● TASK MATERIAL:

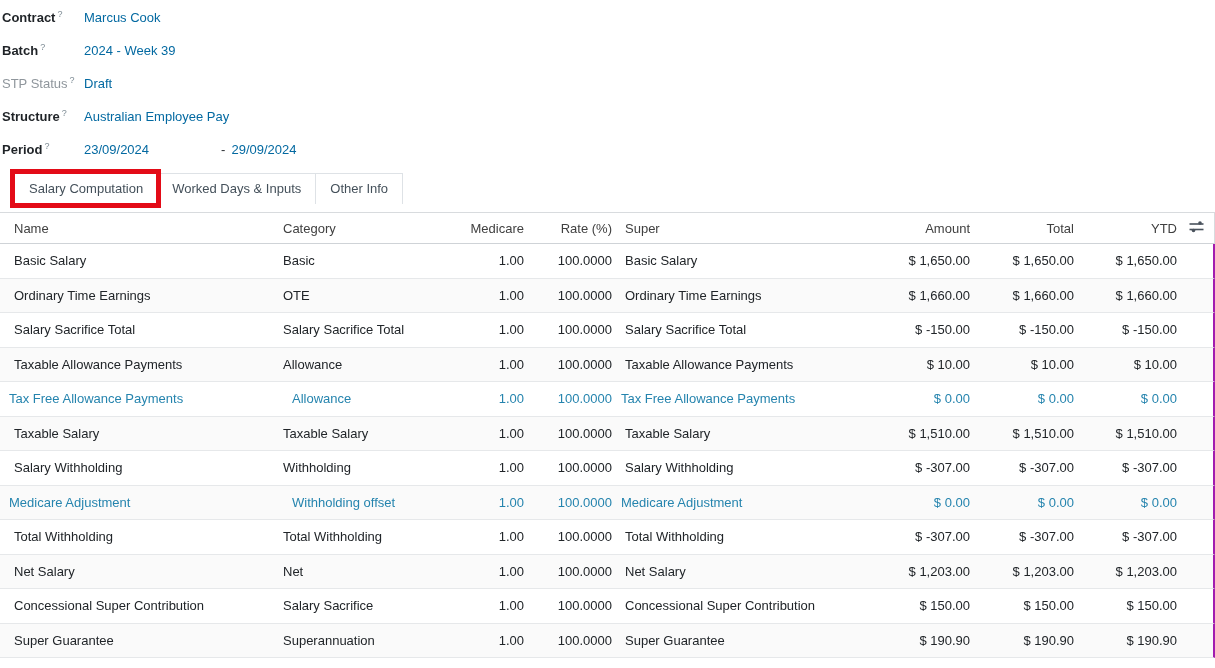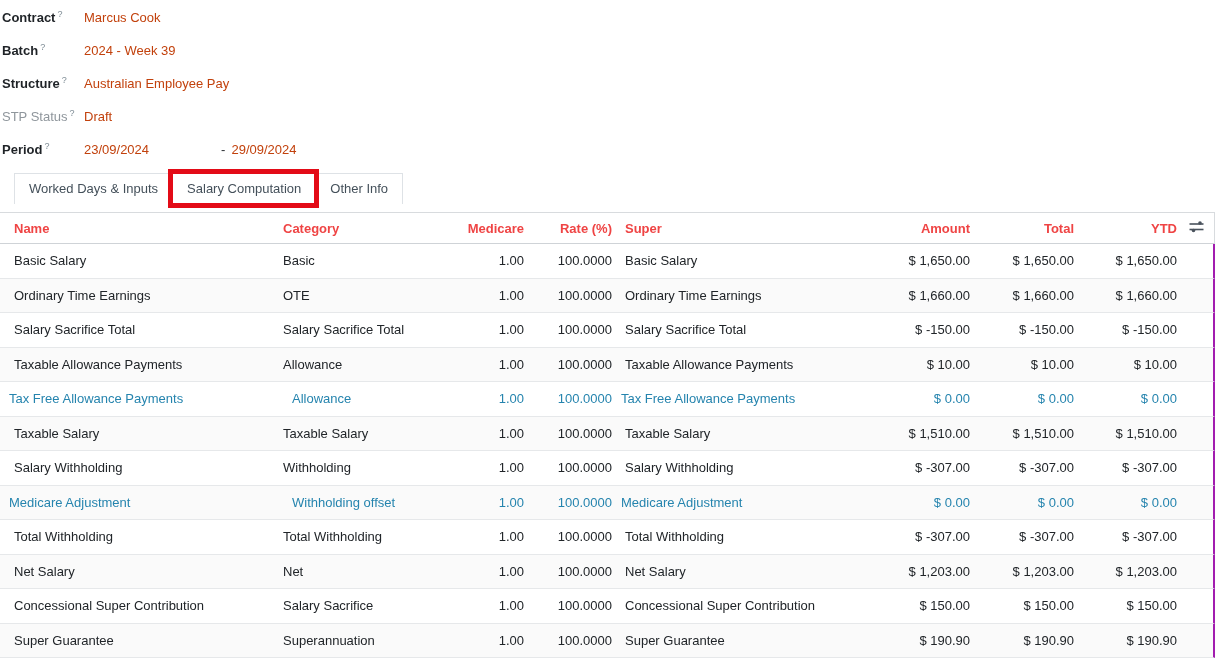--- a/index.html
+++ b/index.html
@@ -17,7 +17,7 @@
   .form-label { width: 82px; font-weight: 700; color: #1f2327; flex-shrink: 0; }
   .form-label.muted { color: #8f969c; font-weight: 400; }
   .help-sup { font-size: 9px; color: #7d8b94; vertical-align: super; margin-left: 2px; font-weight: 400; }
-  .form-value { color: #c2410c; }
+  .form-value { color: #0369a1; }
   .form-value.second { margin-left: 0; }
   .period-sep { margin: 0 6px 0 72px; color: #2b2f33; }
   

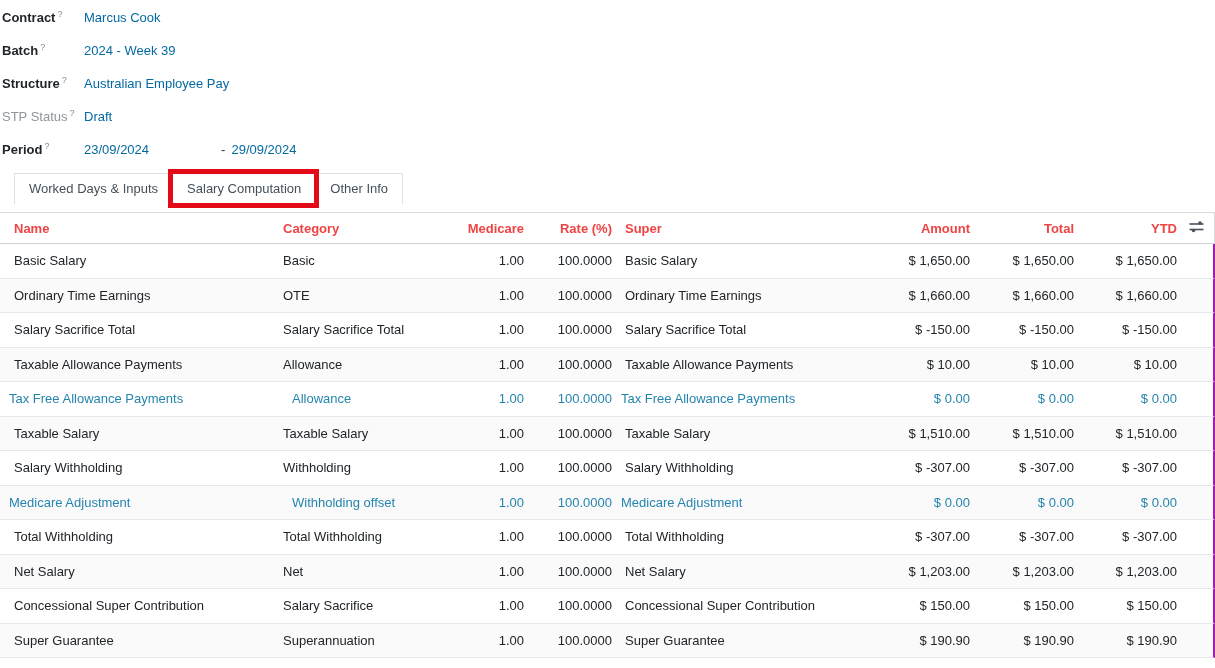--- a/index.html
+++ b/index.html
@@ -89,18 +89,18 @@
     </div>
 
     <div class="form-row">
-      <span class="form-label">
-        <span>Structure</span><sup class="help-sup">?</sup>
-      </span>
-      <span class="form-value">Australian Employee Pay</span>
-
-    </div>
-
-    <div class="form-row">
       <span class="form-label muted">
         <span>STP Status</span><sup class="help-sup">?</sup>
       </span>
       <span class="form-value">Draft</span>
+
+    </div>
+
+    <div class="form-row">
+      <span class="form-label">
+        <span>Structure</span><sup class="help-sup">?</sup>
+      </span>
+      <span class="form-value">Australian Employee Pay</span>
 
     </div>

● ACTIVITY: With the pictures removed, return all the entries exactly.

● RESULT:
--- a/index.html
+++ b/index.html
@@ -17,7 +17,7 @@
   .form-label { width: 82px; font-weight: 700; color: #1f2327; flex-shrink: 0; }
   .form-label.muted { color: #8f969c; font-weight: 400; }
   .help-sup { font-size: 9px; color: #7d8b94; vertical-align: super; margin-left: 2px; font-weight: 400; }
-  .form-value { color: #c2410c; }
+  .form-value { color: #0369a1; }
   .form-value.second { margin-left: 0; }
   .period-sep { margin: 0 6px 0 72px; color: #2b2f33; }
   

--- a/index.html
+++ b/index.html
@@ -89,18 +89,18 @@
     </div>
 
     <div class="form-row">
-      <span class="form-label">
-        <span>Structure</span><sup class="help-sup">?</sup>
-      </span>
-      <span class="form-value">Australian Employee Pay</span>
-
-    </div>
-
-    <div class="form-row">
       <span class="form-label muted">
         <span>STP Status</span><sup class="help-sup">?</sup>
       </span>
       <span class="form-value">Draft</span>
+
+    </div>
+
+    <div class="form-row">
+      <span class="form-label">
+        <span>Structure</span><sup class="help-sup">?</sup>
+      </span>
+      <span class="form-value">Australian Employee Pay</span>
 
     </div>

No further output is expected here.